7 Responses to Digging Into TriMet’s Proposed Service Changes: Washington County Edition

  1. EngineerScotty
    April 11, 2012 at 10:08 am Link

    One other thought: Have the 62 continue up 143rd to Oak Hill, west on that to Bethany, and then north to PCC Rock Creek following the current 67. Re-route the 67 down Bronson. Short stretches of Bethany and 153rd would lose direct service, but other lines would still be within walking distance.

  2. Josh
    April 11, 2012 at 10:20 am Link

    Speaking of the 76/78 multiplex, since the 78-Lake Oswego sometimes shortlines between Beaverton TC and Tigard TC as it is, how about re-signing all 76/78 service between those TCs as the 76? (That might not be enough to make the 76 a proper frequent service line, but it should be close.) The 78 could then run between Washington Square TC and Lake Oswego, taking over the Washington Square TC-Tigard TC portion of the 45.

  3. Alexander Craghead
    April 11, 2012 at 11:42 am Link

    First, technically, there’s three more Washington County FS lines: 12 (of course, the big one,) and 54/56.

    As for adjustments to 76/78, the pre recession plans were:
    • Upgrade 76 to FS.
    • Reroute 38 to run up Bonita Road and Hall to Tigard TC.

    There’s also been long-term pressure to get TriMet to provide service to Metzger up Hall, possibly by rerouting the 78 between Tigard TC and Washington Square via Hall Boulevard.

    Personally, I’d like to see:
    • 45 truncated at Washington Square. Its circulator route past there is silly and garners few riders.
    • 62 rerouted from Murray Hill down Murray and Walnut and into Tigard TC, thus replacing most of the lost segment of the 45 and establishing more grid style routing.
    • 56 extended to Murray Hill thus replacing the lost segments of 62.

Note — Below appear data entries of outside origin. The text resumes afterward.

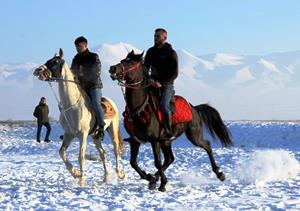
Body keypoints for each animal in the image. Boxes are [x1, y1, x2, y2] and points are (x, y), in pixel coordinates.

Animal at [33, 48, 125, 186]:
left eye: (55, 62)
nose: (38, 71)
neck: (72, 106)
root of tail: (111, 102)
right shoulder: (69, 134)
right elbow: (62, 152)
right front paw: (75, 173)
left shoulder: (82, 135)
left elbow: (80, 157)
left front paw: (81, 180)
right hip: (95, 136)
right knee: (103, 153)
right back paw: (105, 178)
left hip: (112, 130)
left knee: (116, 151)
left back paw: (120, 174)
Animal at [109, 50, 233, 191]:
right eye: (122, 60)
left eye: (131, 63)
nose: (112, 68)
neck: (140, 109)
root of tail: (194, 108)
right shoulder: (136, 141)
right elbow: (133, 162)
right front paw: (150, 178)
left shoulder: (155, 141)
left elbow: (156, 162)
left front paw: (162, 184)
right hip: (167, 141)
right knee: (170, 159)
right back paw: (155, 178)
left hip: (193, 136)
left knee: (206, 145)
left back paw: (219, 173)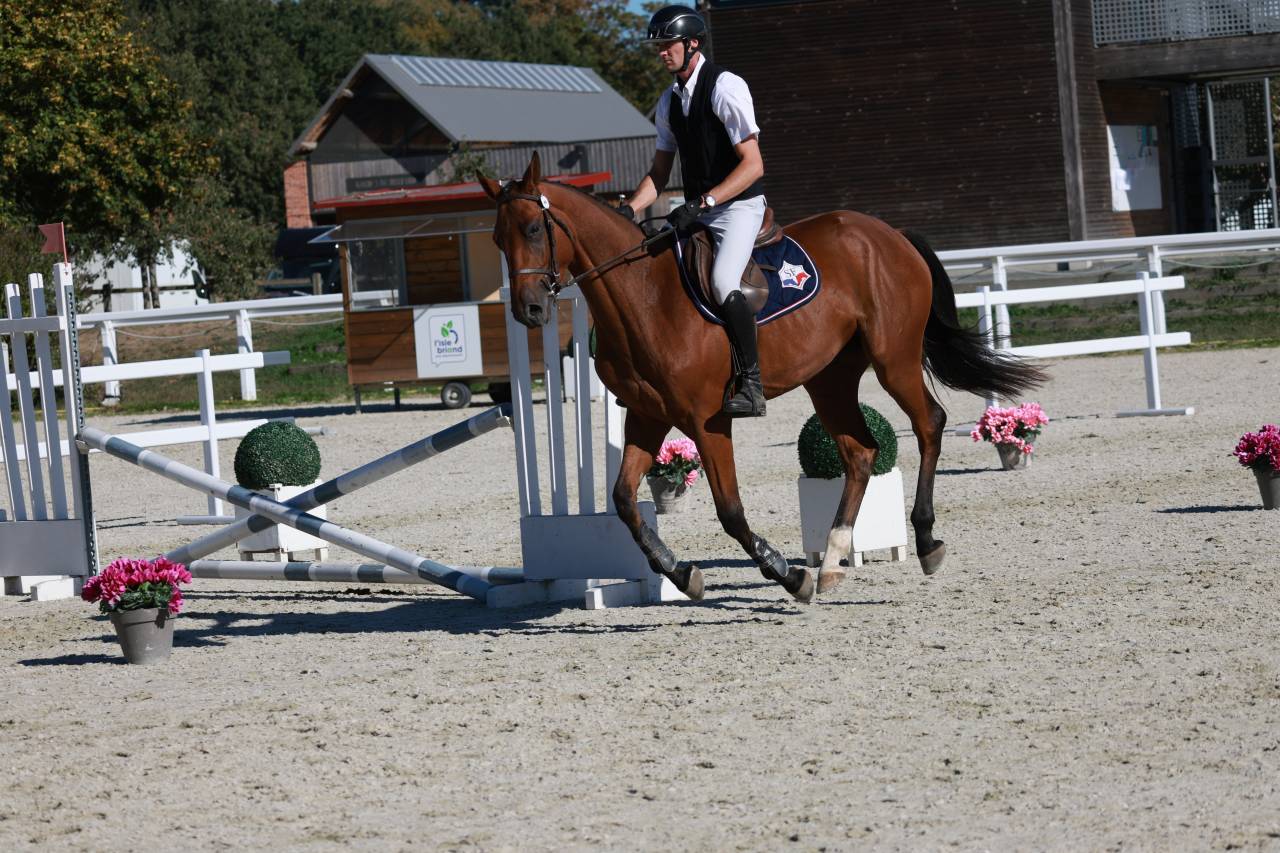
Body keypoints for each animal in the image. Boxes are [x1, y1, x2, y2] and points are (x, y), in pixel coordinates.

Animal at [480, 153, 1043, 604]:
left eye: (534, 230)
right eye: (497, 239)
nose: (530, 311)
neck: (644, 296)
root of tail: (888, 233)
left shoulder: (707, 421)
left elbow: (730, 510)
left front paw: (785, 574)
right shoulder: (646, 415)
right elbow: (622, 501)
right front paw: (681, 574)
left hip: (894, 359)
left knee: (929, 424)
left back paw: (923, 542)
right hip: (829, 378)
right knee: (860, 452)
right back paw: (833, 559)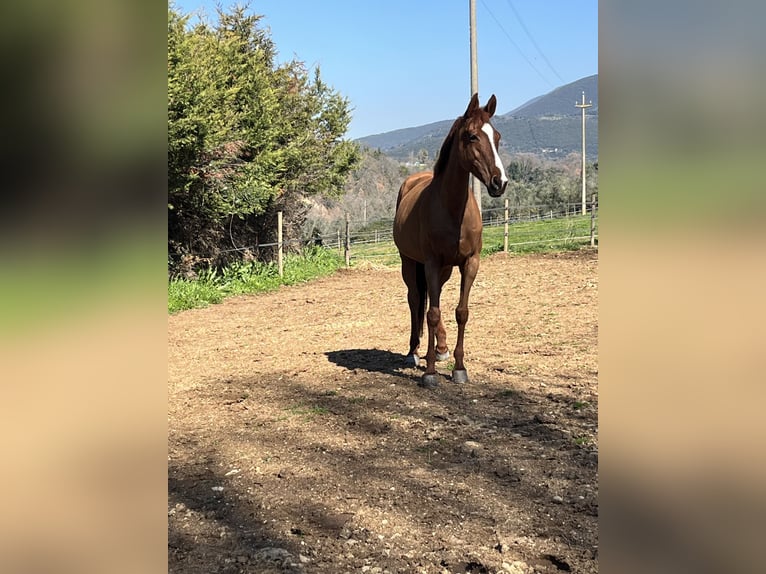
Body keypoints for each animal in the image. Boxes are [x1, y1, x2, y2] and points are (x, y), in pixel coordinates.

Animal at [393, 93, 508, 388]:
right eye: (472, 136)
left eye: (497, 136)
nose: (500, 182)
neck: (452, 209)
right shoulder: (431, 263)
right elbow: (431, 313)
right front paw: (430, 372)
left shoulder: (470, 263)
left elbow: (460, 312)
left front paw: (458, 367)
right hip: (409, 263)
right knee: (415, 300)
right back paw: (413, 352)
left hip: (443, 270)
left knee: (435, 300)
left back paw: (441, 348)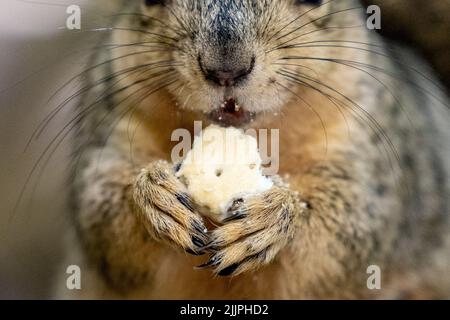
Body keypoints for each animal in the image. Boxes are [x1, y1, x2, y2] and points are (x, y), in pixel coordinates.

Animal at [53, 0, 450, 300]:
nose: (226, 68)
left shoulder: (369, 151)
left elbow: (349, 227)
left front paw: (272, 217)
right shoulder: (115, 124)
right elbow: (102, 218)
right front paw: (154, 196)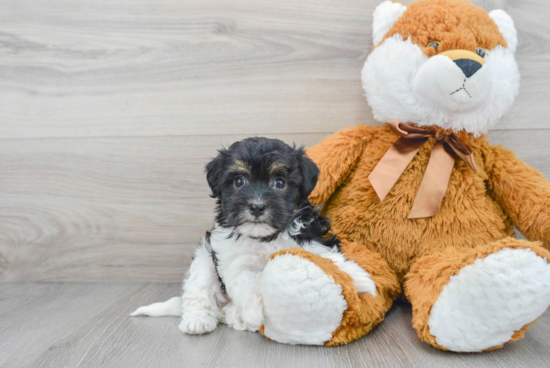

    I’ve also often wondered about the 44 at its present end at PCC Sylvania, and if an extension might make more sense. Tigard TC, Tualatin WES, and Lake Oswego all seem attractive possibilities.

  4. EngineerScotty
    April 11, 2012 at 11:58 am Link

    I’d love to see the 44 extended down Kerr Parkway to Boones Ferry to Bridgeport (if not to Tualatin–can’t Tualatin residents have a direct bus besides the 96); and the 37 going directly between LO and Tigard via Country Club, Boones Ferry, Kruse Way, and Hunziger.

    The 38, I’d have serve the Tigard Triangle connecting with Barbur TC; keep it on 72nd. Perhaps combining it with some other peak-routes in SW Portland.

    The stretch of 38 along Boones Ferry; I’m not sure what to do with.

    I suspect the SW Corridor will scramble all of this anyway if and when it’s designed and built.

  5. Jason McHuff
    April 11, 2012 at 12:35 pm Link

    What I would like to see considered is having Line 47 continue east on Baseline past 231st to Willow Creek, and have Line 46 continue east from Shute Road on Evergreen Parkway, taking over the current northern/eastern half of Line 46.

    This could potentially be done now; the downside is that north/south service on 231st would be lost without a new route.

  6. Josh
    April 11, 2012 at 12:57 pm Link

    I like the idea of truncating the 20 in downtown Portland and creating a 48-Cornell/Barnes route. Perhaps the 76 could be extended to take over the Beaverton TC-Sunset TC portion of the 20; that would provide a strong north-south route through Beaverton on Cedar Hills/Hall. And with the 48 heading down Barnes, the 62 could instead serve NW Cornell and NW Cedar Hills Blvd to Sunset TC.

  7. EngineerScotty
    April 11, 2012 at 4:26 pm Link

    Just got a tweet from TriMet: “@engineerscotty Line 67′s new name would be Line 67 Bethany/158th”

    Other than the order (which, I suppose, is arbitrary), not surprising.